Через двенадцать лет после описанных событий мое время впервые умерило свой бег, а бабушкино почти замерло. Она начала путаться в окружении и событиях, причудливо переносясь то в собственную юность, то в послевоенные годы. Лишь изредка, как правило по утрам, к ней возвращалось чувство реальности.

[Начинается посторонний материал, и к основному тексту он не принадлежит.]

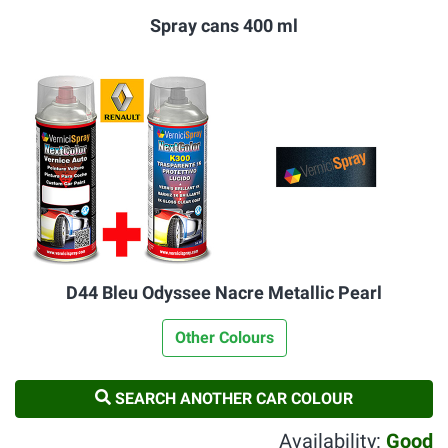
Spray cans 400 ml
D44 Bleu Odyssee Nacre Metallic Pearl
Other Colours
SEARCH ANOTHER CAR COLOUR
Availability:
Good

Мама ожидала неизбежного со дня на день. Поэтому, когда мне предстояла двухмесячная командировка в Ленинград, семейный совет постановил, что перед отъездом я должен проститься с бабушкой.
Бабушка еще могла передвигаться сама.
Она сидела в старом кресле, закутавшись в платок, и смотрела на окна соседних домов. Моего появления в комнате она не заметила.
– Привет, ба, – кашлянул я. – Как ты себя чувствуешь?
– Кто? А, это ты, – вздрогнула старушка. – Ну что же, хорошо, что пришел. Я тебя ждала.
– Да, я уезжаю в командировку, пришел попрощаться.
– Ты очень изменился, Петя.
– Бабушка, я не Петя, – обреченно вздохнул я. Эти провалы памяти в последнее время сильно нервировали окружающих.
– Не обманывай меня, Петя. Дай Бог памяти, когда я тебя видела в последний раз? Ну да, у Корсаковых дома. В Новороссийске. Еще до того, как тебя убили.
– Бабушка, я не Петя. Я – Саша. Твой внук.
– Господи, Сашенька! – всплеснула бабушка руками. – Это ты?
– Ну, конечно я.
– Я опять все спутала. Надо же, а такой маленький был. Когда ты вырос, не помню. Это из-за очков. Да-да, я просто плохо вижу. Мартышка к старости слаба глазами стала. Куда я их дела?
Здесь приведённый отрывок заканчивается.